Marie-France Brière
Champ de contraintes
06.09–12.10.2024
Salle 1
06.09–12.10.2024
Salle 1
Vernissage
Vendredi 6 septembre, 17h
Artiste
Marie-France Brière
Dans les années 1980, Marie-France Brière se rend à Pietrasanta en Italie, ville médiévale de Toscane, considérée comme la capitale du traitement artistique de plusieurs matières. Siècle après siècle, l’activité principale de Pietrasanta consiste en l’exploration artistique de l’alliage du bronze et le façonnage du marbre. Le minerais est extrait à proximité, directement des carrières de Carrare étant en surexploitation depuis l’époque romaine. Pendant son séjour italien, l’artiste perfectionne ses savoir-faire techniques de traitements laborieux et méticuleux de la pierre. Elle apprend à lire et à écrire ce matériau à l’usage millénaire.

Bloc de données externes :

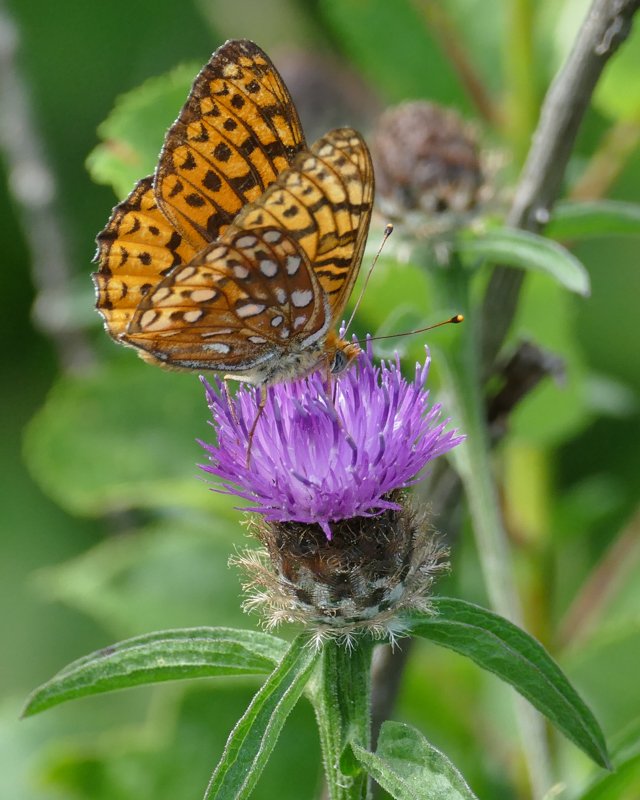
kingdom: Animalia
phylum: Arthropoda
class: Insecta
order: Lepidoptera
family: Nymphalidae
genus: Speyeria
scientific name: Speyeria atlantis
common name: Atlantis Fritillary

Brière revient à Montréal avec des blocs de marbre carien pour poursuivre sa trajectoire : remodeler l’espace-temps de la pierre parmi ses strates et ses interstices. Encore à ce jour, en ciselant les couches de sens de cette matière à la formation irréversible, la statuaire éprouve les possibilités de transformation — à la fois de révélation et de disparition — de celle-ci. Le marbre est un amas de pression (im)prévisible, pour le moins difficile à interpréter.
Le titre de la présente exposition, Champ de contraintes, correspond au terme polysémique introduit par Augustin Louis, baron Cauchy en 1822 : « tenseur des contraintes ». Celui-ci caractérise la distribution des contraintes à l’intérieur d’un matériau ou d’une structure. Dans le cadre de la géologie structurale et de la tectonique, il est question des paléo-contraintes, représentant la partie anisotrope du tenseur des contraintes, responsable des déformations comme les plis, les failles ou les schistosités. Dans ses volumes, Brière porte une attention particulière à la répartition du point de force qu’elle exerce sur les surfaces afin de les sculpter.
À travers son plus récent corpus, l’artiste a été ostensiblement guidée par un texte de la philosophe féministe Catherine Malabou, La plasticité au soir de l’écriture, paru en 2005. Dans son atelier, Marie-France Brière expérimente — ou interprète — le marbre comme les pages blanches d’un palimpseste à la plasticité insoupçonnée. Pour Malabou, la plasticité est une qualité malléable qui permet une transformation continue, influençant la manière dont nous réagissons et nous adaptons aux évolutions. C’est dans ce sens que nous devons ici comprendre la plasticité, comme une sorte de lecture-écriture : la propension de la matière à se modeler, à changer de configuration sous l’effet d’une quelconque force — intrinsèque ou extrinsèque à celle-ci. En d’autres mots, la sculptrice matérialise l’intervention invisible de sa lecture de la pierre pour ensuite y écrire des formes en devenir. Elle s’engage à même la mouvance possible de la substance sémantique.
Dans l’exposition, les monolithes de marbre sont présentés à la verticale comme à l’horizontale. Ils sont soutenus au moyen de pièces filiformes d’aluminium — dont certaines sont nappées d’étoffes de feutre. La mise en espace, sorte de trajet balisé de diverses structures monumentales, alterne circulation et contemplation. Les surfaces des parallélépipèdes sont ainsi observables dans leur quasi-intégralité. Des frictions et des tensions sont ressenties parmi les textures tavelées. Les reliefs de gestuelles, élevés en saillie ou creusés en sillon, suggèrent l’érosion des mines d’extraction. La disproportion entre les gestes de prélèvement des matériaux et l’évocation de leur proximité relative avec leur lieu d’origine — malgré leur distance réelle — se ressent dans chacune des œuvres. Un volume doré en laiton poli prend place parmi cet ensemble. La proposition réverbérante se reflète ici et là dans la salle, telle une aura.
Avec Champ de contraintes, nous relisons et traduisons les veinures du marbre. Le corpus de Marie-France Brière converge vers cette propension pour le langage vernaculaire ; une langue immémoriale et immuable.